== Bacaan yang Disediakan ==
■ ■ ■ ■ ■ ■ ■
Tanggung Jawab Peserta Versus Imunitas Pengelola Kartu Prakerja
Namun, alih-alih ada klausul yang mengatur pertanggungjawaban pemerintah dan manajemen pelaksana, Perpres No 76/2020 justru memunculkan pasal yang memberikan semacam imunitas bagi pengelola.
Oleh
Agnes Theodora
·5 menit baca
Peserta Kartu Prakerja yang tidak memenuhi persyaratan diwajibkan mengembalikan uang yang telanjur diterima kepada negara serta harus menghadapi gugatan jika gagal membayar dalam waktu 60 hari. Alih-alih menggugat peserta, pemerintah diminta memperketat proses seleksi untuk mengantisipasi terulangnya kasus penyaluran yang meleset di kemudian hari.
Kewajiban peserta Kartu Prakerja untuk mengembalikan uang itu tertuang dalam Peraturan Presiden (Perpres) Nomor 76 Tahun 2020 tentang Perubahan atas Perpres Nomor 36 Tahun 2020 tentang Pengembangan Kompetensi Kerja Melalui Program Kartu Prakerja.
Perpres Nomor 36/2020 sebelumnya dievaluasi setelah menerima masukan dan rekomendasi dari sejumlah lembaga pengawas, termasuk Komisi Pemberantasan Korupsi. Salah satu poin yang disoroti KPK adalah penyaluran program yang tidak tepat sasaran. Adapun perpres hasil revisi terbaru diteken oleh Presiden Joko Widodo pada 7 Juli 2020.
Dalam Perpres No 76/2020 terdapat Pasal 31C yang mengatur soal pengembalian uang. Penerima Kartu Prakerja yang tidak memenuhi ketentuan persyaratan, tetapi telah menerima bantuan biaya pelatihan dan insentif wajib mengembalikan uang itu kepada negara. Jika peserta tidak mengembalikan dalam waktu 60 hari, manajemen pelaksana Kartu Prakerja dapat mengajukan gugatan ganti rugi kepada penerima yang bersangkutan.
Adapun peserta yang memenuhi ketentuan adalah pekerja yang terkena pemutusan hubungan kerja, pekerja yang membutuhkan peningkatan kompetensi kerja (termasuk pekerja yang dirumahkan dan pelaku usaha mikro dan kecil), serta WNI berusia minimal 18 tahun dan tidak sedang mengikuti pendidikan formal.
Peserta juga tidak boleh berasal dari latar belakang aparatur sipil negara, anggota TNI dan Polri, perangkat desa, anggota DPRD, serta pengurus badan usaha milik negara dan daerah.
Sekretaris Jenderal Organisasi Pekerja Seluruh Indonesia Timboel Siregar, Sabtu (11/7/2020), mengatakan, daripada meminta peserta untuk mengembalikan uang, apalagi menggugat mereka, pemerintah seharusnya memperketat proses seleksi. Mekanisme seleksi ini sebelumnya beberapa kali mendapat sorotan karena muncul sejumlah kasus, di antaranya peserta yang masih memiliki pekerjaan bisa lolos penjaringan.
■ ■ ■ ■ ■ ■ ■
== Materi yang Disediakan ==
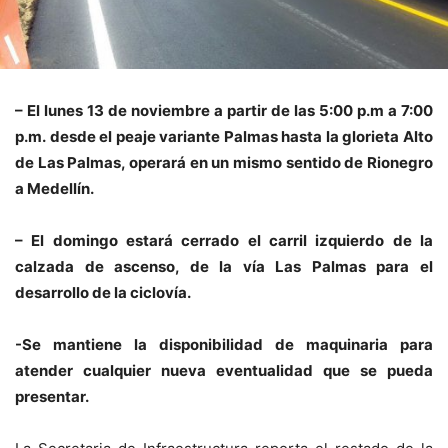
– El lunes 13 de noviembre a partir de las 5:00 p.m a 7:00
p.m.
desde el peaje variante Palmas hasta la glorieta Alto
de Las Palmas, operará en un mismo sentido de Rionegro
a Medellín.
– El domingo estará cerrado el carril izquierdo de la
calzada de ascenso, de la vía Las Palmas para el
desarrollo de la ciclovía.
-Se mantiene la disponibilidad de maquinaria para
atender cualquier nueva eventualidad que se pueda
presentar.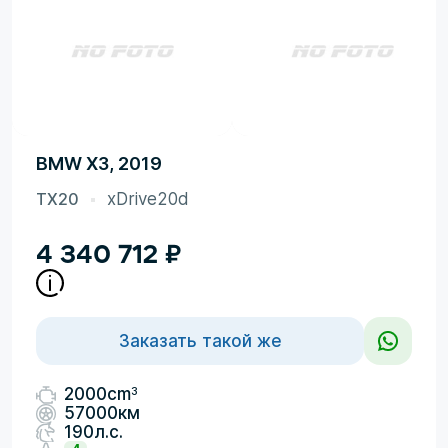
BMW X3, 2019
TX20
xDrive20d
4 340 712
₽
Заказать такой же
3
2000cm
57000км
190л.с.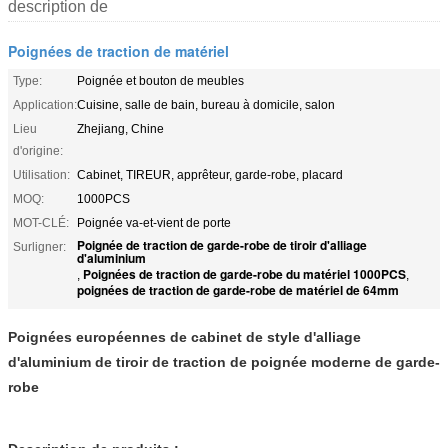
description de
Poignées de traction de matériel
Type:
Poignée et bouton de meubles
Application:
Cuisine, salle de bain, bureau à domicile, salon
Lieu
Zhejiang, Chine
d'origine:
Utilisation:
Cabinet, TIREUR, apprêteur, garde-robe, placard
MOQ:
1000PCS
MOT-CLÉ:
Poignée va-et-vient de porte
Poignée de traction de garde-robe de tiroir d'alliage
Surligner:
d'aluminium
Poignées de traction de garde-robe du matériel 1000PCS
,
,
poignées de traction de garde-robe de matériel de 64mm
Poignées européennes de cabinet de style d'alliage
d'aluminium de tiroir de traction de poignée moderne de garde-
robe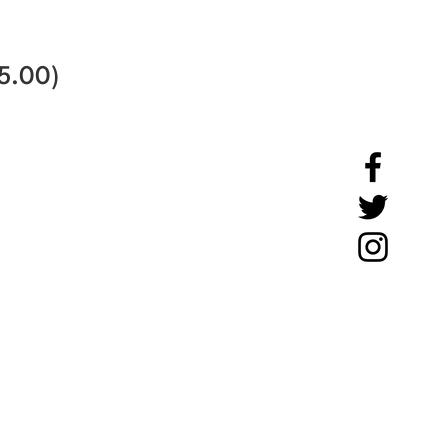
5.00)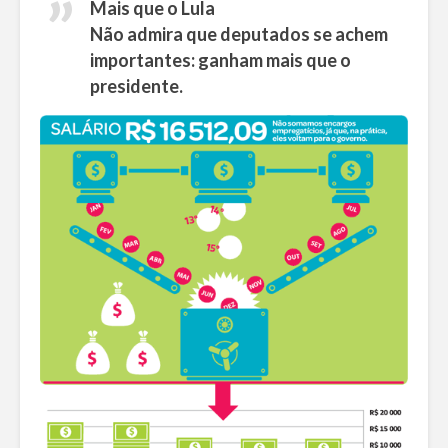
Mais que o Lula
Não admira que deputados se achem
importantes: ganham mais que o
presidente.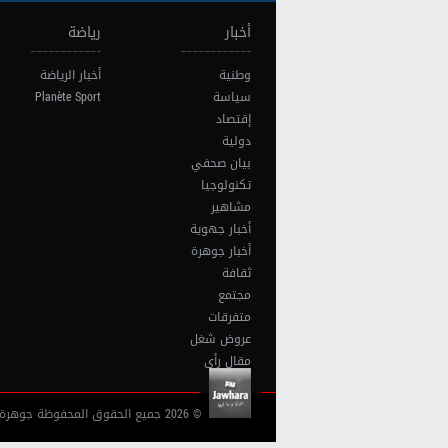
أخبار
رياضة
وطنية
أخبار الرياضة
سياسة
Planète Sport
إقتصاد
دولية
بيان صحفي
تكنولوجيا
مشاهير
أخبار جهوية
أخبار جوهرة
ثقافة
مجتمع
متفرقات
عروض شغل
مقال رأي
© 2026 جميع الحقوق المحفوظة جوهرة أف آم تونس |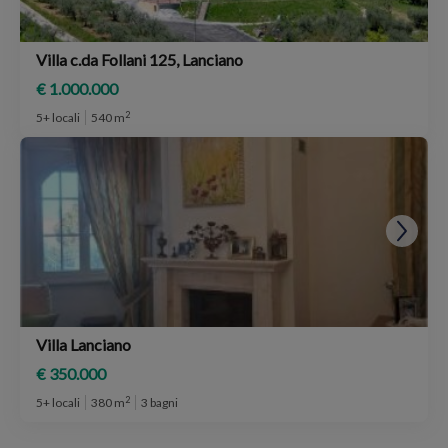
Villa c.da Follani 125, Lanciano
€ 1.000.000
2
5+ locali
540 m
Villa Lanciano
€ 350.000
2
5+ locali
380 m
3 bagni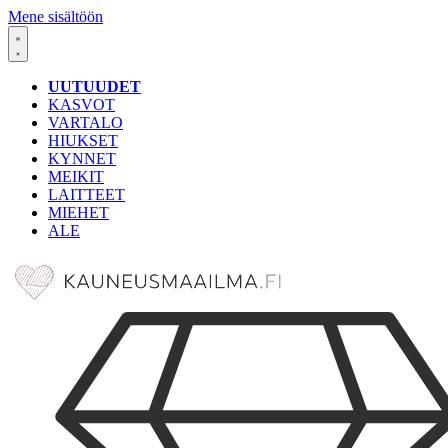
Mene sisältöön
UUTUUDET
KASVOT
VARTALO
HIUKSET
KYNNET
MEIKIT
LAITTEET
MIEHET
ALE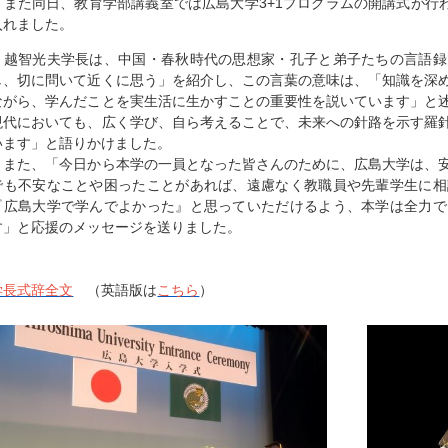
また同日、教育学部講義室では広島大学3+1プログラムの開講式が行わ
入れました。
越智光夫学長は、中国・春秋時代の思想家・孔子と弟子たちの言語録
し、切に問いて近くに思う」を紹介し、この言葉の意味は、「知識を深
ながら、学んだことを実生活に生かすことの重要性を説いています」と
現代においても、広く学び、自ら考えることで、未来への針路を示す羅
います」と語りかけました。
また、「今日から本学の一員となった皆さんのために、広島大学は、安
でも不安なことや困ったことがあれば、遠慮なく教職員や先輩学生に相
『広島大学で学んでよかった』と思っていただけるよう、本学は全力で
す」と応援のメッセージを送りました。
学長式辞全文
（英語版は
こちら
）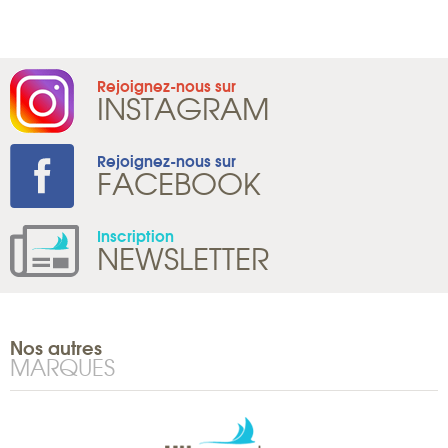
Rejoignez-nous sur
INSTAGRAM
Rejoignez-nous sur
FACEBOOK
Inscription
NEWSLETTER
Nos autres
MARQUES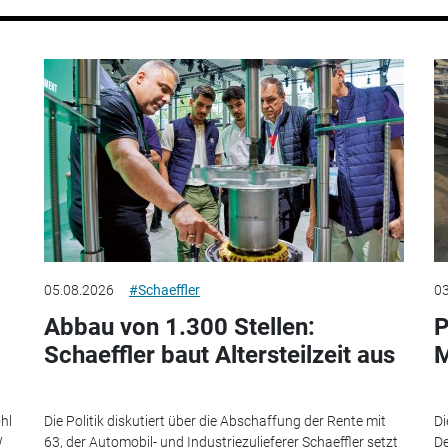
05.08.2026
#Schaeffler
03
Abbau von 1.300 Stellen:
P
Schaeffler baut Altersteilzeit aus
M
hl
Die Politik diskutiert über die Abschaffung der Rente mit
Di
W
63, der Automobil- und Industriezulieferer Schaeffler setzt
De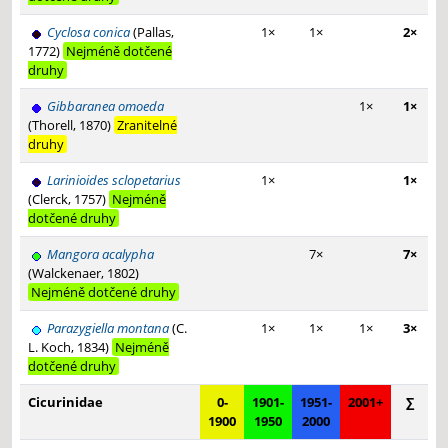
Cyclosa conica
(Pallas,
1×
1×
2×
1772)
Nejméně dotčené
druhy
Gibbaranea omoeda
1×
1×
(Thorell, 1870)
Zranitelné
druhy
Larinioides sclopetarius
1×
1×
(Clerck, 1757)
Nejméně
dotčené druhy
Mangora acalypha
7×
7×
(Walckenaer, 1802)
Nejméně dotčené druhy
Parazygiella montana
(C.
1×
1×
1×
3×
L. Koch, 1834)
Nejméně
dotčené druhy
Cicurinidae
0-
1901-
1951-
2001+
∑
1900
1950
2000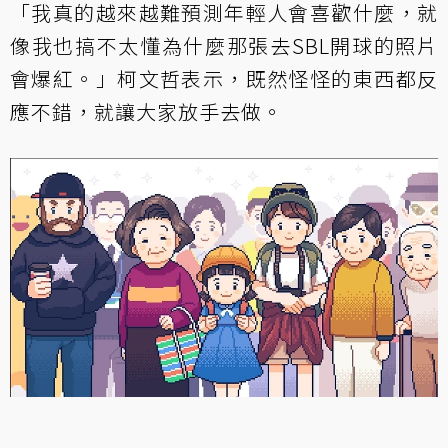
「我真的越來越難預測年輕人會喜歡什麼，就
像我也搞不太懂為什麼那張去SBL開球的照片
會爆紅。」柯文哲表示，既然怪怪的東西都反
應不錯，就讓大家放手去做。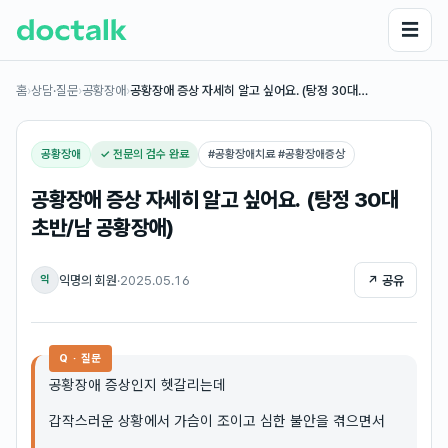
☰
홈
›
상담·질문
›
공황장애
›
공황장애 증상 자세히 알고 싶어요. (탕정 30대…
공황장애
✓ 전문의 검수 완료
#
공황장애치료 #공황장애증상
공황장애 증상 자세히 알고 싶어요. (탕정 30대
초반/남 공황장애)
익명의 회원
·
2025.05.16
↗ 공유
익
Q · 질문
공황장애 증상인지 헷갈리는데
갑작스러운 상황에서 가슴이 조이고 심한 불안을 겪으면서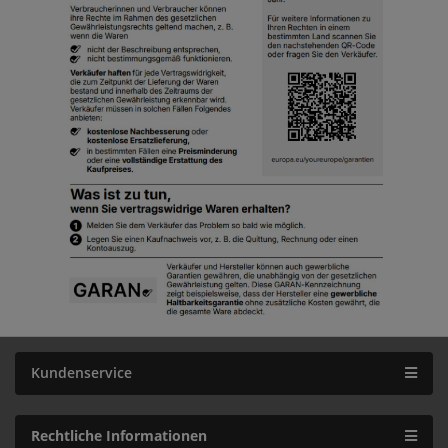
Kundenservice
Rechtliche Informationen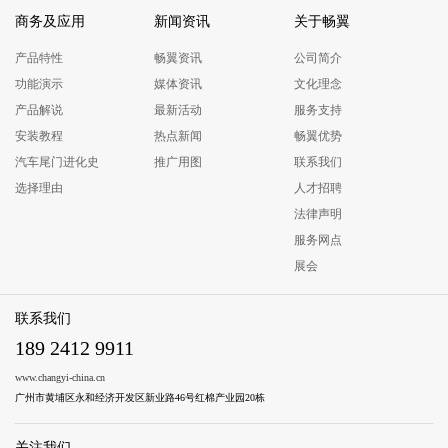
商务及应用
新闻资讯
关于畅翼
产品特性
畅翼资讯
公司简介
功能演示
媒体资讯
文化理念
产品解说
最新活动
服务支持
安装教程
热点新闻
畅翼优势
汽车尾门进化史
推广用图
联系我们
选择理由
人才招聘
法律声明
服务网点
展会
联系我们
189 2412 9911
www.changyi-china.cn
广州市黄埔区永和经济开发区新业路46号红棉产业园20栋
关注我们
■ ■ ■ ■ ■ ■ ■
== Tugas Latihan ==
1. Jawablah pertanyaan berikut sesuai bacaan tentang Kartu Prakerja:
(a) Pasal mana dalam Perpres No 76/2020 yang mengatur pengembalian uang?
(b) Berapa hari batas waktu pengembalian uang sebelum manajemen pelaksana dapat mengajukan gugatan ganti rugi?
(c) Kapan perpres hasil revisi terbaru diteken oleh Presiden Joko Widodo?
2. Ringkaslah bacaan tentang Kartu Prakerja dalam dua kalimat.
Materi ini diambil dari sumber yang berbeda.

== Hasil per Tugas ==
1.
(a) Pasal 31C.
(b) 60 hari.
(c) 7 Juli 2020.

2. Perpres No 76/2020 mewajibkan penerima Kartu Prakerja yang tidak memenuhi persyaratan untuk mengembalikan bantuan biaya pelatihan dan insentif kepada negara, dan manajemen pelaksana dapat mengajukan gugatan ganti rugi jika uang itu tidak dikembalikan dalam 60 hari. Sekretaris Jenderal Organisasi Pekerja Seluruh Indonesia Timboel Siregar berpendapat bahwa pemerintah seharusnya memperketat proses seleksi, yang sebelumnya disorot karena peserta yang masih memiliki pekerjaan bisa lolos penjaringan.